Damals ahnte niemand, dass er später mit dem Bundesverdienstkreuz ausgezeichnet werden würde. Lauterbach geht mittlerweile extrem entspannt mit seiner „nackten“ Vergangenheit um und scherzt oft darüber, dass er damals einfach froh über jeden bezahlten Job war.
#7 Jackie Chan
Wer hätte das gedacht? Der Mann, der für seine lebensgefährlichen Stunts und knallharte Action weltberühmt ist, hat eine ziemlich hüllenlose Vergangenheit. Bevor Jackie Chan als Kung-Fu-Legende Hollywood eroberte, kämpfte er 1975 in der Hongkonger Erotik-Komödie „All in the Family“ an einer ganz anderen Front. In dem Streifen ließ der junge Jackie tatsächlich die Hüllen fallen und war in einer ziemlich eindeutigen Bettszene mit einem P***ostar zu sehen.
#8 Helen Mirren
Kaum zu glauben, aber die Frau, die 2007 für ihre Rolle als Queen Elizabeth II. in „Die Queen“ den Oscar gewann, hat ebenfalls eine ziemlich freizügige Vergangenheit. Lange bevor Helen Mirren zur Grande Dame Hollywoods wurde, sorgte sie 1979 im Monumentalfilm „Caligula“ für einen Erotik-Skandal. In dem Streifen, der wegen seiner expliziten Sexszenen zeitweise verboten war, ließ die Schauspielerin alle Hüllen fallen und zeigte sich in gewagten Sequenzen.
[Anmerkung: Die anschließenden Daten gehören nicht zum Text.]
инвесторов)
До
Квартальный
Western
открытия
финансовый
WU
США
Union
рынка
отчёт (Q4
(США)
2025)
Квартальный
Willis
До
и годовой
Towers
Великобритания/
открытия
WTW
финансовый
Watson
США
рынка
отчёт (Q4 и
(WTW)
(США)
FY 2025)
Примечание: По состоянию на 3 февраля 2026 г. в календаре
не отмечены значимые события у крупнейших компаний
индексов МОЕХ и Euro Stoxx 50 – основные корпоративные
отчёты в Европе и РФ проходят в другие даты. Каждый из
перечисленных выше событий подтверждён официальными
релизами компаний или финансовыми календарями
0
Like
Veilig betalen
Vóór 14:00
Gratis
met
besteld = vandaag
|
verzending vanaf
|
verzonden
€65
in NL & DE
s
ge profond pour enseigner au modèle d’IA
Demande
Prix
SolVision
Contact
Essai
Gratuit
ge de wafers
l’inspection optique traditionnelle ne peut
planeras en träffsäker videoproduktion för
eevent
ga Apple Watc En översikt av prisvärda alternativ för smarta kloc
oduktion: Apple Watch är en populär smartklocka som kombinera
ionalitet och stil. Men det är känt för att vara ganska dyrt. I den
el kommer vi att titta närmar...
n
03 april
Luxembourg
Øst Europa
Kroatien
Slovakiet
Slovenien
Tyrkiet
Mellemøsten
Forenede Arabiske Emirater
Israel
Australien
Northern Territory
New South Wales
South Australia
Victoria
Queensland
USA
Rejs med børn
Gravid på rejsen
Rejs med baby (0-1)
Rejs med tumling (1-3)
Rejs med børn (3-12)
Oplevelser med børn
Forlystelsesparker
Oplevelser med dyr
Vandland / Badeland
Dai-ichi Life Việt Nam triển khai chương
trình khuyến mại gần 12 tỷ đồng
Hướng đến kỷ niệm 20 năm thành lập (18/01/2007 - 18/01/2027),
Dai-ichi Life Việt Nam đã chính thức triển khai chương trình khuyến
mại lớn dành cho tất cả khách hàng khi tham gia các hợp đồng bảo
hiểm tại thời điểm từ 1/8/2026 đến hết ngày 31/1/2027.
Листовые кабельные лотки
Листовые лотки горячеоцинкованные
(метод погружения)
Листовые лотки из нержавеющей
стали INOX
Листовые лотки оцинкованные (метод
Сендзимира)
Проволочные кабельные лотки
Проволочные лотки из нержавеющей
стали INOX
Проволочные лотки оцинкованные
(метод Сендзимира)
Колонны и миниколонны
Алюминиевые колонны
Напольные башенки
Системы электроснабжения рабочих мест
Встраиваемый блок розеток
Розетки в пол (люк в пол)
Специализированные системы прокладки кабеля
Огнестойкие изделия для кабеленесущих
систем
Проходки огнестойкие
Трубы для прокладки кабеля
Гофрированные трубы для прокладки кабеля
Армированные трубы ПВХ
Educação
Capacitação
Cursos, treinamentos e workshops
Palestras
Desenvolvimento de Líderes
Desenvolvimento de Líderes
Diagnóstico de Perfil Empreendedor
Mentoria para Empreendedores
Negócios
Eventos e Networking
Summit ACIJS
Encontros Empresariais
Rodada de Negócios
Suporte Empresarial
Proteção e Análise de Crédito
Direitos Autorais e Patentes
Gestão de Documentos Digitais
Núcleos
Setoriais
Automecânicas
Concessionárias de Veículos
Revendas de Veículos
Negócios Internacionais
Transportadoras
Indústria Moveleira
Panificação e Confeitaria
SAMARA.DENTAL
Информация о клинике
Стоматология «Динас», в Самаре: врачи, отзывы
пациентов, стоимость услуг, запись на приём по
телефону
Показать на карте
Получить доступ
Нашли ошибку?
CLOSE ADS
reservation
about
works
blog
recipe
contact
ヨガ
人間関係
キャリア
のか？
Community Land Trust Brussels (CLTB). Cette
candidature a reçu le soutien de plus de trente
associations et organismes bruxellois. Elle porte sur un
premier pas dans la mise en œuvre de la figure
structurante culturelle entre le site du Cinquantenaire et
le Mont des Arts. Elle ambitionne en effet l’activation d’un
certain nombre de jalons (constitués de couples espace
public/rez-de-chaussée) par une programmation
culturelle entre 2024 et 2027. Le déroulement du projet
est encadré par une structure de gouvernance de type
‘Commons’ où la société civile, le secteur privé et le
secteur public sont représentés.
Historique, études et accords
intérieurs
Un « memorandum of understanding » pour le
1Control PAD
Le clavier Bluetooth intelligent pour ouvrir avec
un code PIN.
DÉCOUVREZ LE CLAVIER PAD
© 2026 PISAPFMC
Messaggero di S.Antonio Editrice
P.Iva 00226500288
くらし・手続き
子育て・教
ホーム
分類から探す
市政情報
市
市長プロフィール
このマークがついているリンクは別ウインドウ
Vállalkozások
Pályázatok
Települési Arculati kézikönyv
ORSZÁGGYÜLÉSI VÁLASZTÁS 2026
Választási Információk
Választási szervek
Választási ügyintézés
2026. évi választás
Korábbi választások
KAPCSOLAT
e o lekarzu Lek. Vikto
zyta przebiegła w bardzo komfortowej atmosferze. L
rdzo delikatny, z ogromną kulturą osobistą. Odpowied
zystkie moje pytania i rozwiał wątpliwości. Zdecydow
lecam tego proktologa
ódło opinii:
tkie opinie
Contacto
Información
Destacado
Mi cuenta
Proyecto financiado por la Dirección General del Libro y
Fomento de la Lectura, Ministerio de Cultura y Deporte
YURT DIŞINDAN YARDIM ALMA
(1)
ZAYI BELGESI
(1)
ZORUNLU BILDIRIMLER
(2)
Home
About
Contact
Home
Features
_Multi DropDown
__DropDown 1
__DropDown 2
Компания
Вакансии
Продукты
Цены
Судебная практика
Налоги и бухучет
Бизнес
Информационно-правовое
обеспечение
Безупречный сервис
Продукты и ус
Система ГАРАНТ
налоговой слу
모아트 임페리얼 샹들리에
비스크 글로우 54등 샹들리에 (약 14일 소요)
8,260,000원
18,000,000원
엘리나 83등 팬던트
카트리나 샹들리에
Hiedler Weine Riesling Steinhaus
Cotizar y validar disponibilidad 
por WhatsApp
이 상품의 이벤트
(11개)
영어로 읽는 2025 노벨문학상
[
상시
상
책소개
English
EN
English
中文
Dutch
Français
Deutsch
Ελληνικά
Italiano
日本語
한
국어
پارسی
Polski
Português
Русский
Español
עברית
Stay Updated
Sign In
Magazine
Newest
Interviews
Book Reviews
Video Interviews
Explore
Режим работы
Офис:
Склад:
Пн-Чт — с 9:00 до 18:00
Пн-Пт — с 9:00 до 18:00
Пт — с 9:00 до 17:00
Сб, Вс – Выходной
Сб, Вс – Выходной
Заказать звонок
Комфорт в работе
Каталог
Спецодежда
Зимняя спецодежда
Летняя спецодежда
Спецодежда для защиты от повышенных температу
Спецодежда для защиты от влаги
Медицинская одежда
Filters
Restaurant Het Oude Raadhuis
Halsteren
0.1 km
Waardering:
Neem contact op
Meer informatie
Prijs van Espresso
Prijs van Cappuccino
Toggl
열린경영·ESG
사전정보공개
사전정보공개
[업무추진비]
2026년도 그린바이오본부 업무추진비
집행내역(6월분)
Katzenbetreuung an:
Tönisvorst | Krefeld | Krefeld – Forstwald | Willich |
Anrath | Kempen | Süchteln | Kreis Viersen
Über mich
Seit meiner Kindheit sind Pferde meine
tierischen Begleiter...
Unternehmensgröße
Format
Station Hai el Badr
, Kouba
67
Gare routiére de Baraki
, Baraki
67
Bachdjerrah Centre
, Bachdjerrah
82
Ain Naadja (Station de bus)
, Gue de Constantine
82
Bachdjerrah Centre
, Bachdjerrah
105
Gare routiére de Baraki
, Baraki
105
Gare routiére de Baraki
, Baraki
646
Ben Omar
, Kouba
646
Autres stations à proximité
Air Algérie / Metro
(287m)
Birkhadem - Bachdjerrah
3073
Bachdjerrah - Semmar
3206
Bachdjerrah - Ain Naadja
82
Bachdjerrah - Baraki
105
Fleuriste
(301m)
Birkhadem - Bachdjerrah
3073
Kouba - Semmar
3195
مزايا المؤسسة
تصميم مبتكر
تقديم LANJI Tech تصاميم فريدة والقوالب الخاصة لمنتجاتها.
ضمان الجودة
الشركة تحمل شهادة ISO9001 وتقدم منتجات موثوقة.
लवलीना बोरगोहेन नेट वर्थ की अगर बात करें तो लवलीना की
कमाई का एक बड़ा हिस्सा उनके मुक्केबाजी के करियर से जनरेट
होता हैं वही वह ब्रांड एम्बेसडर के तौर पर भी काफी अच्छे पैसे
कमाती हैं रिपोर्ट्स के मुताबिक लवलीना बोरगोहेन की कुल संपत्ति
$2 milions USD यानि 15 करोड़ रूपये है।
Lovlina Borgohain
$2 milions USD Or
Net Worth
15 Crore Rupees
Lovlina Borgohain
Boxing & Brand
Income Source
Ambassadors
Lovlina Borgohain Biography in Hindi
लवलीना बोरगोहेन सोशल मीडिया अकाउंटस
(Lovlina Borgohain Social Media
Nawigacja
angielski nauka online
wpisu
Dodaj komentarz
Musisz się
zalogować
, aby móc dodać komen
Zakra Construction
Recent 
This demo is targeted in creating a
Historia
Mirren spielte die Caesonia und stand dabei zwischen echten Hardcore-Darsteller*innen und Weltstars wie Malcolm McDowell vor der Kamera. Während Kritiker*innen das Werk als „Schmuddelfilm“ zerrissen, verteidigte sie ihre Nacktheit stets als künstlerische Freiheit.
#9 Kevin Costner
Hättest du ihn auf dem Foto überhaupt erkannt? Bevor er mit „Der mit dem Wolf tanzt“ sieben Oscars abräumte und zum Inbegriff des Hollywood-Helden wurde, stand Kevin Costner für ein ziemlich schlüpfriges B-Movie vor der Kamera. In dem Erotikstreifen „Sizzle Beach, U.S.A.“ (auch bekannt als „Malibu Hot Summer“) zeigte sich der junge Costner in den 70ern hüllenlos und in eindeutigen Intimszenen am Strand.
Besonders pikant: Als er Mitte der 80er Jahre zum Megastar aufstieg, kramten die Produzent*innen das alte Material hervor, um mit seinem nackten Körper Kasse zu machen. Dem Schauspieler war dieser „Schmuddelfilm“-Start so unangenehm, dass er gerüchteweise sogar versuchte, die Rechte an dem Film zu kaufen, um ihn für immer in der Versenkung verschwinden zu lassen. Doch vergebens! Die Aufnahmen kursieren bis heute.
#10 Christoph Waltz
Es ist für viele wahrscheinlich eher überraschend, dass einer der brillantesten Schauspieler Hollywoods seinen Karrierestart in der Badewanne feierte, oder? Bevor Christoph Waltz durch Quentin Tarantino zum Weltstar und zweifachen Oscar-Preisträger wurde, zeigte er sich im deutschen Fernsehen von seiner hüllenlosen Seite. 1977 spielte er in der ZDF-Produktion „Der Einstand“ mit – und das ziemlich freizügig. In einer Szene, die heute als echtes Sammlerstück unter Fans gilt, saß der spätere „Inglourious Basterds“-Star komplett nackt in einer Badewanne. Es war ein gewagter Auftritt für das damalige Abendprogramm und zeigte schon früh, dass Waltz keine Berührungsängste mit körperbetonten Rollen hatte.